Schärfere Waffen im Kampf gegen Krebs

Immatics entwickelt Immuntherapien gegen Tumoren – Studienarzt Martin Wermke von der Uni Dresden erklärt, wie sie produziert werden und funktionieren.

Martin Wermke vom Nationalen Centrum für Tumorerkrankungen Dresden ist Prüfarzt für die Immatics-Studien zur Immuntherapie.
Martin Wermke vom Nationalen Centrum für Tumorerkrankungen Dresden ist Prüfarzt für die Immatics-Studien zur Immuntherapie.
Immatics Beitrag

Herr Dr. Wermke, Immatics hat zwei neue Ansätze in der Immuntherapie gegen Krebs entwickelt – können Sie diese beschreiben?
Beide machen sich zunutze, dass Tumorzellen andere Merkmale haben als gesunde Zellen. Normalerweise erkennt das Immunsystem diese entarteten Zellen und zerstört sie. Bei Krebspatient:innen funktioniert das oft nicht – das wollen wir ändern. Dazu entnehmen wir bei der personalisierten Therapievariante den Patient:innen T-Zellen, bestimmte Abwehrzellen, und statten sie im Labor mit spezialisierten Rezeptoren, kurz TCR, aus. So können die T-Zellen Tumorzellen erkennen. Dann geben wir sie den Patient:innen per Infusion zurück.

Funktioniert das immer?
Diese personalisierten Zelltherapien sind noch in der frühen medizinischen Entwicklung. Wir konnten bei vielen Krebspatient:innen vielversprechende Effekte beobachten. Allerdings wird jedes Produkt individuell hergestellt, das ist relativ aufwendig und dauert etwa drei bis vier Wochen – diese Zeit haben Patient:innen manchmal nicht mehr.

Geht das nicht einfacher?
Doch, mit dem zweiten Therapieansatz. Dabei entwickelt Immatics Moleküle, die Antikörpern ähneln, sogenannte bispezifische TCR-Moleküle. Sie verbinden die Krebszelle mit der T-Zelle, die die Krebszelle zerstört. Dazu müssen wir keine T-Zellen im Labor optimieren, sondern greifen auf ein fertiges Medikament zurück, das die Patient:innen bekommen. Beide therapeutischen Ansätze haben unterschiedliche Einsatzbereiche: Die Zelltherapie wird nur einmalig verabreicht, die bispezifischen TCR-Moleküle regelmäßig über einen längeren Zeitraum.

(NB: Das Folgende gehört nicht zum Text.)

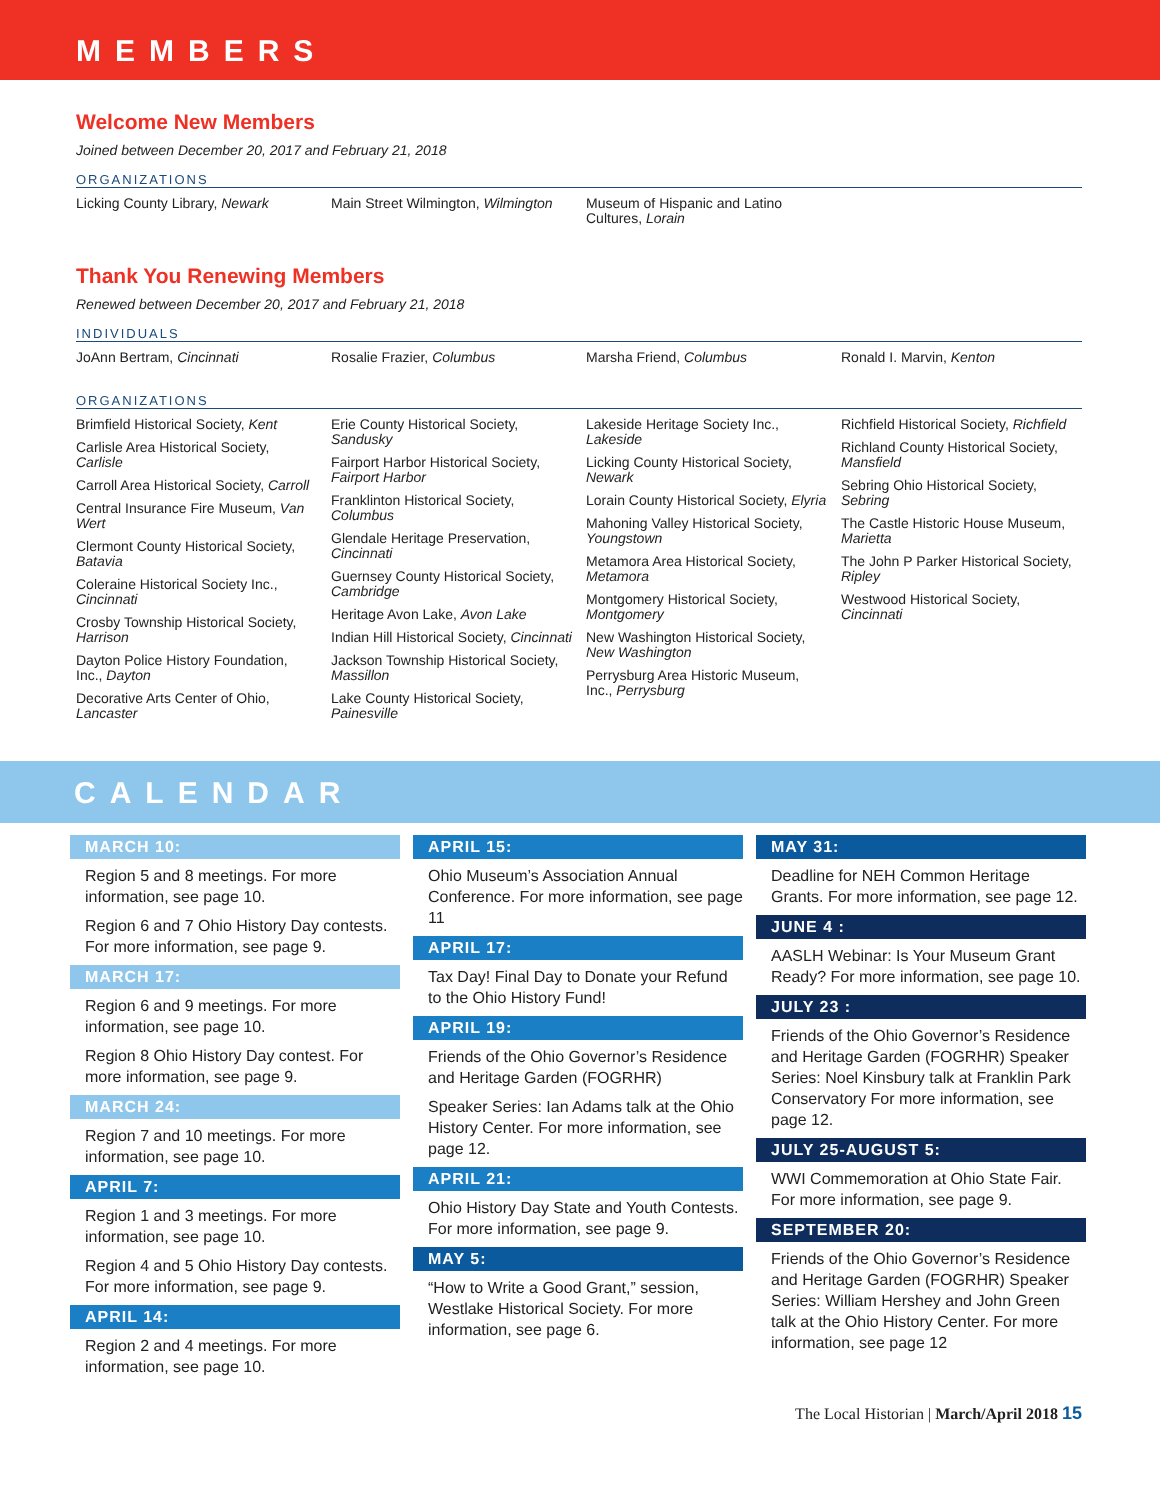MEMBERS
Welcome New Members
Joined between December 20, 2017 and February 21, 2018
ORGANIZATIONS
Licking County Library, Newark
Main Street Wilmington, Wilmington
Museum of Hispanic and Latino Cultures, Lorain
Thank You Renewing Members
Renewed between December 20, 2017 and February 21, 2018
INDIVIDUALS
JoAnn Bertram, Cincinnati
Rosalie Frazier, Columbus
Marsha Friend, Columbus
Ronald I. Marvin, Kenton
ORGANIZATIONS
Brimfield Historical Society, Kent
Carlisle Area Historical Society, Carlisle
Carroll Area Historical Society, Carroll
Central Insurance Fire Museum, Van Wert
Clermont County Historical Society, Batavia
Coleraine Historical Society Inc., Cincinnati
Crosby Township Historical Society, Harrison
Dayton Police History Foundation, Inc., Dayton
Decorative Arts Center of Ohio, Lancaster
Erie County Historical Society, Sandusky
Fairport Harbor Historical Society, Fairport Harbor
Franklinton Historical Society, Columbus
Glendale Heritage Preservation, Cincinnati
Guernsey County Historical Society, Cambridge
Heritage Avon Lake, Avon Lake
Indian Hill Historical Society, Cincinnati
Jackson Township Historical Society, Massillon
Lake County Historical Society, Painesville
Lakeside Heritage Society Inc., Lakeside
Licking County Historical Society, Newark
Lorain County Historical Society, Elyria
Mahoning Valley Historical Society, Youngstown
Metamora Area Historical Society, Metamora
Montgomery Historical Society, Montgomery
New Washington Historical Society, New Washington
Perrysburg Area Historic Museum, Inc., Perrysburg
Richfield Historical Society, Richfield
Richland County Historical Society, Mansfield
Sebring Ohio Historical Society, Sebring
The Castle Historic House Museum, Marietta
The John P Parker Historical Society, Ripley
Westwood Historical Society, Cincinnati
CALENDAR
MARCH 10:
Region 5 and 8 meetings. For more information, see page 10.
Region 6 and 7 Ohio History Day contests. For more information, see page 9.
MARCH 17:
Region 6 and 9 meetings. For more information, see page 10.
Region 8 Ohio History Day contest. For more information, see page 9.
MARCH 24:
Region 7 and 10 meetings. For more information, see page 10.
APRIL 7:
Region 1 and 3 meetings. For more information, see page 10.
Region 4 and 5 Ohio History Day contests. For more information, see page 9.
APRIL 14:
Region 2 and 4 meetings. For more information, see page 10.
APRIL 15:
Ohio Museum’s Association Annual Conference. For more information, see page 11
APRIL 17:
Tax Day! Final Day to Donate your Refund to the Ohio History Fund!
APRIL 19:
Friends of the Ohio Governor’s Residence and Heritage Garden (FOGRHR)
Speaker Series: Ian Adams talk at the Ohio History Center. For more information, see page 12.
APRIL 21:
Ohio History Day State and Youth Contests. For more information, see page 9.
MAY 5:
“How to Write a Good Grant,” session, Westlake Historical Society. For more information, see page 6.
MAY 31:
Deadline for NEH Common Heritage Grants. For more information, see page 12.
JUNE 4 :
AASLH Webinar: Is Your Museum Grant Ready? For more information, see page 10.
JULY 23 :
Friends of the Ohio Governor’s Residence and Heritage Garden (FOGRHR) Speaker Series: Noel Kinsbury talk at Franklin Park Conservatory For more information, see page 12.
JULY 25-AUGUST 5:
WWI Commemoration at Ohio State Fair. For more information, see page 9.
SEPTEMBER 20:
Friends of the Ohio Governor’s Residence and Heritage Garden (FOGRHR) Speaker Series: William Hershey and John Green talk at the Ohio History Center. For more information, see page 12
The Local Historian | March/April 2018 15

Unterscheiden sich diese Therapieansätze von anderen Immuntherapien?
Oft verstärkt eine Immuntherapie die vorhandene Immunreaktion des Körpers, etwa durch sogenannte Checkpoint-Blockaden. Immuncheckpoints sind Kontrollpunkte des Immunsystems. Sie basieren auf Oberflächenrezeptoren, die verhindern, dass das Immunsystem körpereigene Zellen angreift. Das nutzen Krebszellen und entgehen damit der körpereigenen Abwehr. Checkpoint-Inhibitoren machen diese Kontrollpunkte wirkungslos und Abwehrzellen können die Tumorzellen wieder erkennen. Der Immatics-Ansatz hingegen stattet das Immunsystem gezielt mit schärferen Waffen aus und verstärkt die körpereigene Abwehrreaktion.

Wie hilft das den Patient:innen im Kampf gegen Krebs?
Wir sehen zum Teil auch in sehr weit fortgeschrittenen Therapiesituationen, dass Tumoren relevant schrumpfen. Wie lang dieser Erfolg anhält, können wir noch nicht sagen. Immatics‘ Therapieansätze stehen erst am Anfang der klinischen Entwicklung.

Wie lange kann es dauern, bis aus den Studien eine etablierte Behandlungsmethode entsteht?
Medikamentenentwicklung läuft in Phasen ab. Vor der klinischen Phase wird im Labor untersucht, ob der Ansatz biologisch funktionieren kann und prinzipiell sicher ist. Phase-1-Studien, an denen wir gerade arbeiten, sollen Sicherheit demonstrieren, Nebenwirkungen und Dosierung erforschen. Üblicherweise folgen zwei weitere, streng kontrollierte Test-Phasen bis zur eventuellen Zulassung. Das dauert fünf bis sieben Jahre, im beschleunigten Verfahren kürzer.

Ist Dresden dafür der geeignete Forschungsstandort?
Wir gehören zur Speerspitze bei der Immuntherapie-Entwicklung in Deutschland. Und wir bauen eine hierzulande einmalige wissenschaftliche Einheit auf – großzügig gestaltet, mit viel Personal, Zugang zu Intensivstationen und Überwachungseinheiten. Wir wollen dorthin, wo Standorte wie Paris oder Barcelona heute sind: ganz nach vorn.